* [REQUIRED ACTIONS]:
1. Name every industry data source that the Deutsche Bank retail article cites for mall traffic or sales trends.
2. Reproduce the Deutsche Bank retail article word for word, starting at "Finally, SpendTrend shows" and ending at "to the upside.".

Deutsche Bank analysts are preemptively cutting their earnings targets for several retailers just ahead of earnings releases scheduled to come out over the next few weeks, citing “
declining mall traffic (down ~6% YOY past 3 weeks), slipping consumer confidence, lack of must-have fashion items, and unseasonable weather.”
“Overall, we believe sales are trending materially below our prior view and consensus, and we are therefore lowering [same-store sales] & EPS estimates for [Macy’s, Kohl’s, JCPenney, and Nordstrom],” write Deutsche Bank analysts Paul Trussell and Matt Siler in a note to clients. “In addition, we believe the Department Store sector has experienced market share shifts to Off-Price retailers and Specialty/Vendor shops as well as a crowding out to other pockets of retail, particularly Home Improvement.”
The analysts write that discount stores are doing well while overall spending is lackluster:
Turning to various industry sources, we continue to see a muted environment within the Department Store space, while trends at Discounters remain solid. Specifically, ShopperTrak has shown a steady decline in mall traffic of late, with QTD trends down 3.2%, continuing the weakening trend that began in earnest in 2Q.
According to Redbook, trends have improved at Discounters (+4.6% QTD vs. +3.4% 1H13 Average) and remain muted at Department Stores (+2.1% vs. +1.9% 2Q). ICSC shows a similar trend, suggesting sales are up 2.1% QTD, which is below its 2.4% 2Q result, but in line with the YTD average.
Finally, SpendTrend shows Department Store revenues remain muted (-3.2% QTD), although this is admittedly an improvement from 2Q’s tough -8.8% reading. As for its Discounters spending data, it shows a 4.7% increase, a modest decrease from last quarter (+6.2%), but still strong relative to other segments.
In terms of recent company specific data points, the vast majority have been negative including disappointing sales updates from the Buckle, Gap, Limited and Wet Seal. TJX remains an exception to the upside.

* [STUDY MATERIAL]:
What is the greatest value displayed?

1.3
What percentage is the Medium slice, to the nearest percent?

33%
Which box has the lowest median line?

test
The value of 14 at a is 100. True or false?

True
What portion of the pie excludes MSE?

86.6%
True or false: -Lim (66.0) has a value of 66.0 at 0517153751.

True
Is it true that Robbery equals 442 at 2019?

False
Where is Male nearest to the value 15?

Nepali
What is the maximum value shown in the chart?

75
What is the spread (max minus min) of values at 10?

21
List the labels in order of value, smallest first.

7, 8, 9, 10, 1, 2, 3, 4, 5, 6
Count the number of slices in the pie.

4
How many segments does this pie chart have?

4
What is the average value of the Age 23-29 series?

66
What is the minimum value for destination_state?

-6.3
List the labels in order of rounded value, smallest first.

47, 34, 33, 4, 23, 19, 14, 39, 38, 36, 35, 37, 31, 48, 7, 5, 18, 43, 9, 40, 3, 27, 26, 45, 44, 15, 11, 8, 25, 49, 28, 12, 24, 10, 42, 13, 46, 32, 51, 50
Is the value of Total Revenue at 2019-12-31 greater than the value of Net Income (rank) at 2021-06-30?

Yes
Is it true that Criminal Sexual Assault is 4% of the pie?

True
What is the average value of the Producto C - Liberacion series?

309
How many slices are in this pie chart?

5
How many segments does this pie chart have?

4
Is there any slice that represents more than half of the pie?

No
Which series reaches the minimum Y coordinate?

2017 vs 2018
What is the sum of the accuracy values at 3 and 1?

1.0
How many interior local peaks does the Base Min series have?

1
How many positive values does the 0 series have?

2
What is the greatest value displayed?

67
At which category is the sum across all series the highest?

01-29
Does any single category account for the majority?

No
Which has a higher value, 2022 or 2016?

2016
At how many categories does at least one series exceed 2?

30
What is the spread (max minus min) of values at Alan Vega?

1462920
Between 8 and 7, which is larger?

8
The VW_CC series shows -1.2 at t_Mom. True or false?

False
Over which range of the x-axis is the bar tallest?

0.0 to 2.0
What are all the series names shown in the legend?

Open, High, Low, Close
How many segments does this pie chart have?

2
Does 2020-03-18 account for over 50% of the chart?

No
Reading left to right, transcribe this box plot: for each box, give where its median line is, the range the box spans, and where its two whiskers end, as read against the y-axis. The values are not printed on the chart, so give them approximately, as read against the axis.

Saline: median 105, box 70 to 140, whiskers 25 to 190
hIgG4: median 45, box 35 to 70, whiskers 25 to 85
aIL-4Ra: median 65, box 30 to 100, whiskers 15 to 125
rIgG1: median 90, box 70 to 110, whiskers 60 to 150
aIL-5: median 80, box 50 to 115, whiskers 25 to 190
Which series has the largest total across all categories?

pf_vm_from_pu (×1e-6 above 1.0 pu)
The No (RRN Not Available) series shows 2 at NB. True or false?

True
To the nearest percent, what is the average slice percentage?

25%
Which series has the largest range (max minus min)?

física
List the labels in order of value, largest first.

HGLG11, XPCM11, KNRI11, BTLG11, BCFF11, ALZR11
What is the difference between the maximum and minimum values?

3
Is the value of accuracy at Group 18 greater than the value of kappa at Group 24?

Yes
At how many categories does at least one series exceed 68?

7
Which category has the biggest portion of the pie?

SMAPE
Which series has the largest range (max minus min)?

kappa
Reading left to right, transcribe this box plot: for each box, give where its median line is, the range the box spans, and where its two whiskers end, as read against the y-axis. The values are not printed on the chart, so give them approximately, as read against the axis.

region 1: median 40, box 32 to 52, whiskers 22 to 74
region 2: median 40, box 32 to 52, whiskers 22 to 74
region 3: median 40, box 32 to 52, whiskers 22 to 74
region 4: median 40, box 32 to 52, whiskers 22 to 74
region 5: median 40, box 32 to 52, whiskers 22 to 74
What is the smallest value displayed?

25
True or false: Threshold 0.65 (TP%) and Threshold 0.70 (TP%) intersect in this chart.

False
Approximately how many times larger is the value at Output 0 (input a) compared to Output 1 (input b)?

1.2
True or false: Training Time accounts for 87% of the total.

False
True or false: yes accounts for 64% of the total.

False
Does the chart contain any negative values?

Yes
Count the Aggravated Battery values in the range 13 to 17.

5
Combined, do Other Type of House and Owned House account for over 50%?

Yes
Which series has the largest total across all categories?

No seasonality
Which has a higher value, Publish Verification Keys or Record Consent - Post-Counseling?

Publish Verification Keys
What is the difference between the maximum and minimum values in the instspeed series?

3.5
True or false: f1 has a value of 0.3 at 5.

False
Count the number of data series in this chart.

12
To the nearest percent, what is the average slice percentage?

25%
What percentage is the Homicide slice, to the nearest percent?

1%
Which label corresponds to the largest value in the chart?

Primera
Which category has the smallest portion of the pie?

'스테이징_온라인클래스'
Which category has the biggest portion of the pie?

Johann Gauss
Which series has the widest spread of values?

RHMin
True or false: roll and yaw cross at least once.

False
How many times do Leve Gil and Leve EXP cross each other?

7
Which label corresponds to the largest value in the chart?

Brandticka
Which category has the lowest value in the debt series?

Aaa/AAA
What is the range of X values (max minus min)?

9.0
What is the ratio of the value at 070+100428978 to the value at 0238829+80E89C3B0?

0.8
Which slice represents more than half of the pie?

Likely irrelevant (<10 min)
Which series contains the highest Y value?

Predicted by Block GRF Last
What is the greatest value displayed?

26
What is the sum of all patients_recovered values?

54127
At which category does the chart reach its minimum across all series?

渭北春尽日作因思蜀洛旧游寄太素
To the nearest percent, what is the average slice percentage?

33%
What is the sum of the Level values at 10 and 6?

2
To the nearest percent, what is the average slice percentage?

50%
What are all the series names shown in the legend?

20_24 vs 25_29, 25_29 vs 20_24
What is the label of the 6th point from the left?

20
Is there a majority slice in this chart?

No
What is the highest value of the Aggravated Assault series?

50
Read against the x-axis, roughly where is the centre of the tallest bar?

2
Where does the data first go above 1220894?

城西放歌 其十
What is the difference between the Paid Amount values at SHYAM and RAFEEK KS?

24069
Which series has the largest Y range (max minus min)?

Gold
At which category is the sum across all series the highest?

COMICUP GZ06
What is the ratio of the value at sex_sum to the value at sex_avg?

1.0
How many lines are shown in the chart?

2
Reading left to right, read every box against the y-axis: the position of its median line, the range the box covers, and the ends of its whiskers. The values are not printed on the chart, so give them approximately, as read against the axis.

* [RESPONSES TO THE TASKS]:
1. ShopperTrak, Redbook, ICSC, SpendTrend

2.
Finally, SpendTrend shows Department Store revenues remain muted (-3.2% QTD), although this is admittedly an improvement from 2Q’s tough -8.8% reading. As for its Discounters spending data, it shows a 4.7% increase, a modest decrease from last quarter (+6.2%), but still strong relative to other segments.
In terms of recent company specific data points, the vast majority have been negative including disappointing sales updates from the Buckle, Gap, Limited and Wet Seal. TJX remains an exception to the upside.